Given the stakes – Kuchar leapt in that instant to five under par, with a realistic chance of victory – it was perhaps the most ear-splitting noise heard here since Tiger Woods fashioned his wonderful chip-in back in 2005.

Kuchar only enhanced his reputation with his own audience when he then decided to give his ball to a boy in an orange top beside the green. “One of the cool parts of our job is to bring a smile to kids’ faces,” he said. “For me that golf ball is not a keepsake but it could brighten up his day and maybe we’ll see him back here playing in a couple of years.”

Matt Kuchar made a hole-in-one on the par-three 16th Credit: AP

His love affair with this course only deepens, given how regularly it rewards his consistency and composure. “I love being here,” Kuchar said.

“It brings back some great memories from amateur days, from all the times I have been in contention. To get that amazing roar, my kids will have heard it in day care a few miles down the road.”

Thomas Pieters, likewise, was creating theatre with each stride that he took. The book of Belgian golfers is hardly the thickest volume, but the 25-year-old prefers not to pay much heed to history.

Ever since he drove up Magnolia Lane for his first Masters a week ago, he has been delightfully immune to the pressures of this place. When it was put to him that no rookie had won here since Fuzzy Zoeller in 1979, he shot back: “I don’t care about that. Augusta is lovely and it’s special, but it’s just another golf course.”

It was a disappointing final round for 2015 champion Jordan Spieth Credit: Getty Images

It was testament to Pieters’s perfectionism that even though he shot a 68 to claim a share of third place, he still looked far from content. A golfer who burst to prominence at last year’s Ryder Cup has now cemented himself as a star of the future.

Jordan Spieth’s calibre, of course, is more celebrated, as one with ice in his veins and a sport at his feet. 

Remarkably, this was the first time in four appearances that the Texan had not held at least a share of the 54-hole lead, and the novelty appeared at first to unsettle him.

His drive at the first underlined his occasional waywardness off the tee, perhaps the main weakness in his armoury, as the ball plunged into a fairway bunker en route to a bogey that stymied his momentum. 

The charge was derailed altogether when he again put an iron into the water at the 12th, just as he had at the same stage 12 months earlier.
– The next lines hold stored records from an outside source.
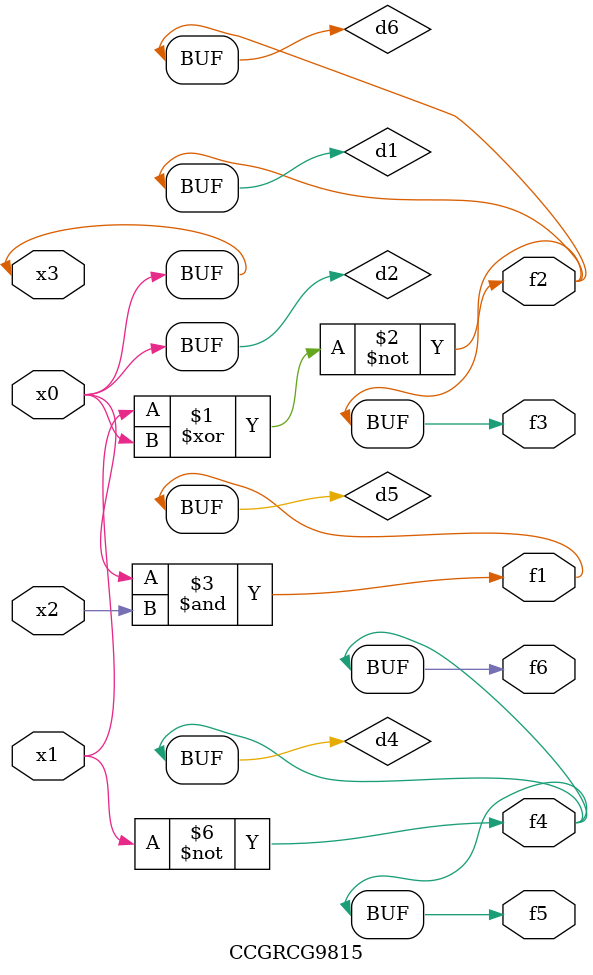
<source format=v>
module CCGRCG9815(
	input x0, x1, x2, x3,
	output f1, f2, f3, f4, f5, f6
);

	wire d1, d2, d3, d4, d5, d6;

	xnor (d1, x1, x3);
	buf (d2, x0, x3);
	nand (d3, x0, x2);
	not (d4, x1);
	nand (d5, d3);
	or (d6, d1);
	assign f1 = d5;
	assign f2 = d6;
	assign f3 = d6;
	assign f4 = d4;
	assign f5 = d4;
	assign f6 = d4;
endmodule

</source>
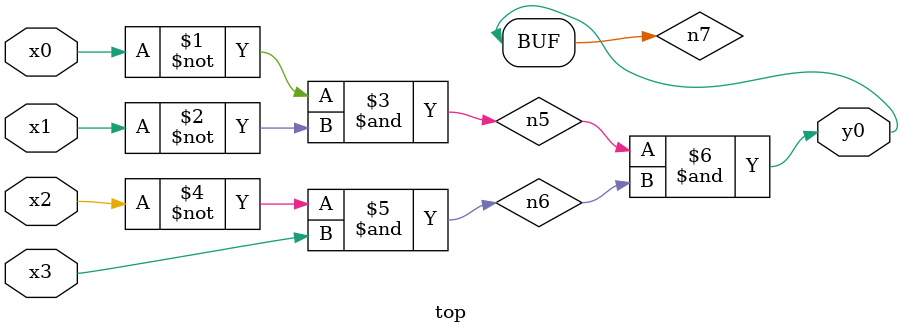
<source format=v>
module top( x0 , x1 , x2 , x3 , y0 );
  input x0 , x1 , x2 , x3 ;
  output y0 ;
  wire n5 , n6 , n7 ;
  assign n5 = ~x0 & ~x1 ;
  assign n6 = ~x2 & x3 ;
  assign n7 = n5 & n6 ;
  assign y0 = n7 ;
endmodule

</source>
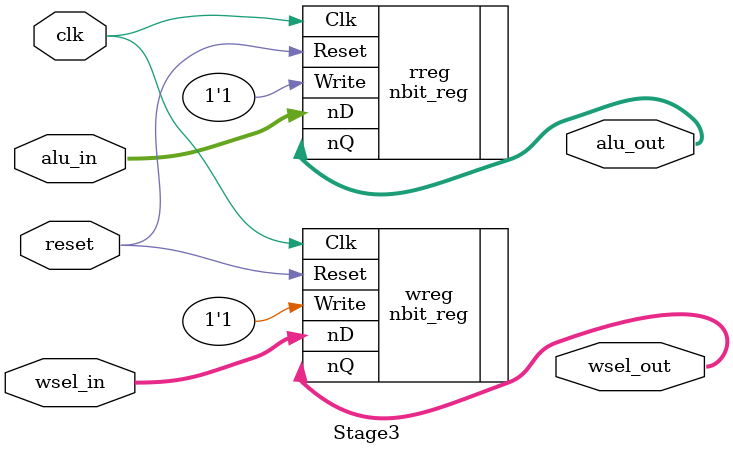
<source format=v>
`timescale 1ns / 1ps
module Stage3(
	alu_in,
	wsel_in,
	alu_out,
	wsel_out,
	clk,
	reset
    );
parameter BITS=32;
parameter RSELW=5;
input clk, reset;
input [BITS-1:0] alu_in;
input [RSELW-1:0] wsel_in;

output [BITS-1:0] alu_out;
output [RSELW-1:0] wsel_out;

nbit_reg #(BITS) rreg(
	.nD(alu_in),
	.nQ(alu_out),
	.Write(1'b1),
	.Clk(clk),
	.Reset(reset)
);

nbit_reg #(RSELW) wreg(
	.nD(wsel_in),
	.nQ(wsel_out),
	.Write(1'b1),
	.Clk(clk),
	.Reset(reset)
);
endmodule

</source>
At least he had the awareness to offer a wry grin in acknowledgement.

Spieth has an affinity with Augusta unequalled in the Masters’ 87-year history. In four visits, he is a combined 26 under par, less by dint of Woods-esque dominance than his own precociously calculating brain.

Spieth has finished in the to-10 in each of his four Masters starts as a pro Credit: Reuters

Spieth said: “It has just been about positioning: playing the course the way it is supposed to be played, where par could be your worst score, and giving myself short putts. It is really a matter of thinking around it and using a bit of experience. 

“I don’t overpower it. I only hit 55 per cent of fairways – that’s not very good. This place was Tiger-proofed at one point. You can’t really Jordan-proof it.”

There have been signs at this Masters that the strutting Spieth of 2015 has begun to return. 

That sophomore year on tour was a season for the ages, in which he achieved a better cumulative score in the majors than even Woods had managed when he torched the record books in 2000. 

Spieth claims that he weathered that disappointment of last year in a matter of minutes, given that he still rallied over the final holes to ensure a runner’s-up finish, and it is difficult to doubt him.

A nine at the 15th in his first round this time would have consigned lesser players to oblivion, but Spieth refused to give up the chase. 

He faltered uncharacteristically with his putting yesterday, but seldom let his body language dip. Of all the lessons from Spieth’s latest display of high drama at Augusta, one is that the scar tissue of 2016 has been emphatically removed.